start DATA TO PROCESS

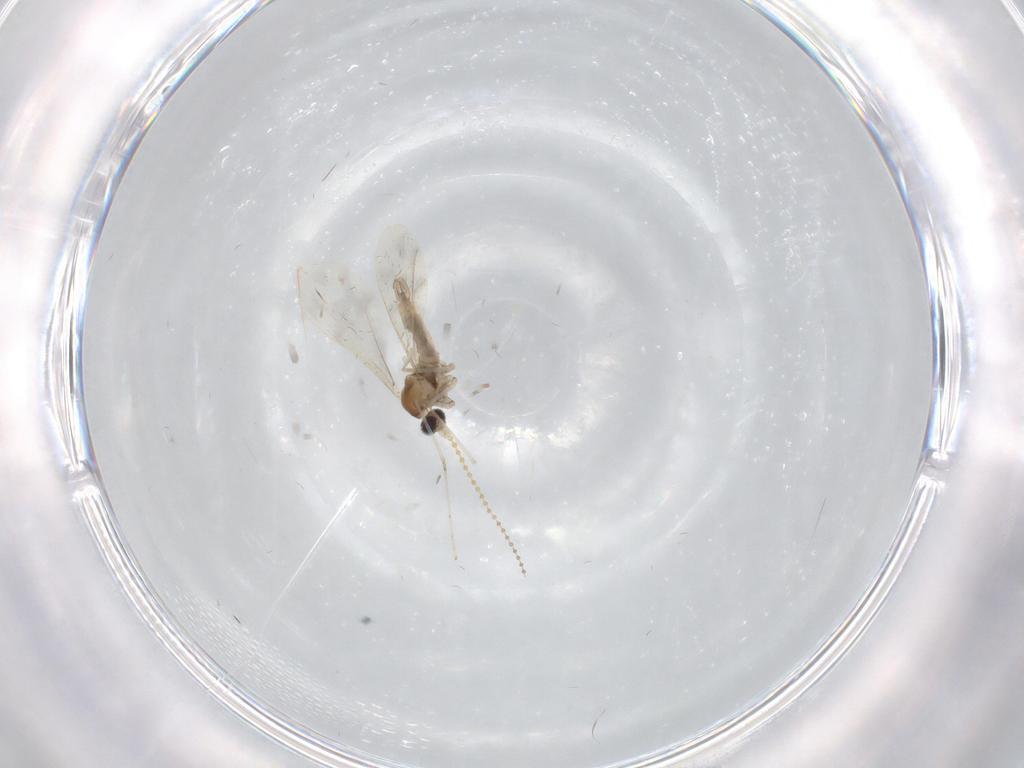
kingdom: Animalia
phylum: Arthropoda
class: Insecta
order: Diptera
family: Cecidomyiidae
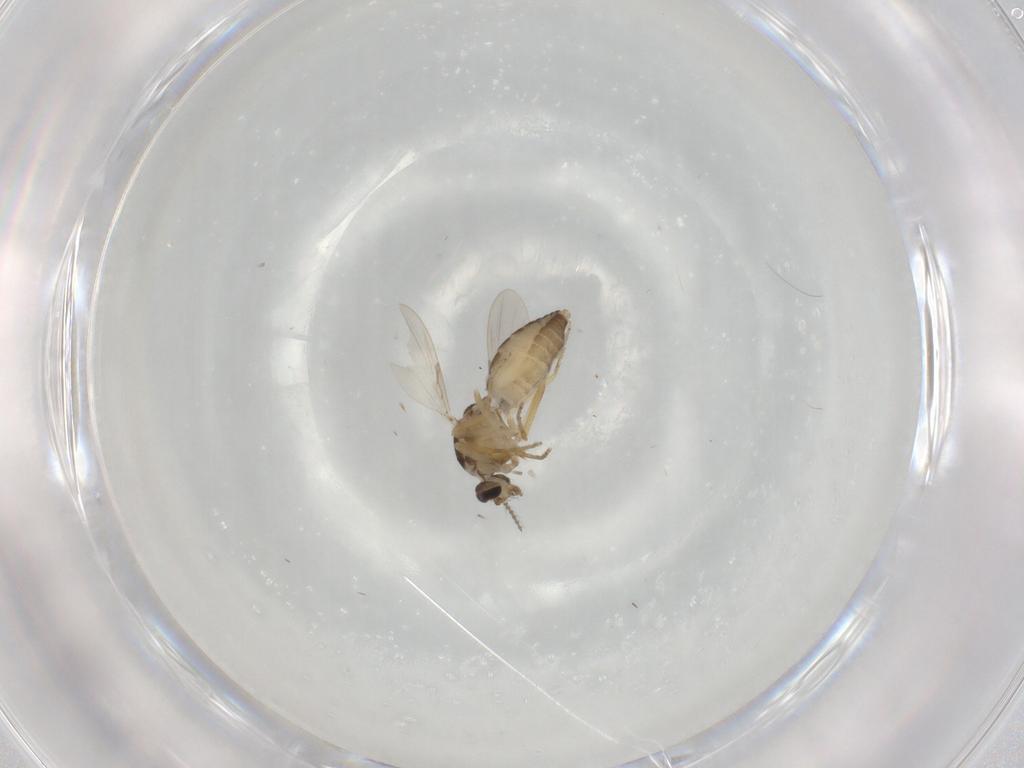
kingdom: Animalia
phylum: Arthropoda
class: Insecta
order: Diptera
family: Ceratopogonidae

end DATA TO PROCESS

**WORK TO BE COMPLETED:** Set out every line of the listing above as a JSON list of strings, one string per line and no strings for blank lines, leaving out the pictures.

**EXPECTED ANSWER:**
[
  "kingdom: Animalia",
  "phylum: Arthropoda",
  "class: Insecta",
  "order: Diptera",
  "family: Cecidomyiidae",
  "kingdom: Animalia",
  "phylum: Arthropoda",
  "class: Insecta",
  "order: Diptera",
  "family: Ceratopogonidae"
]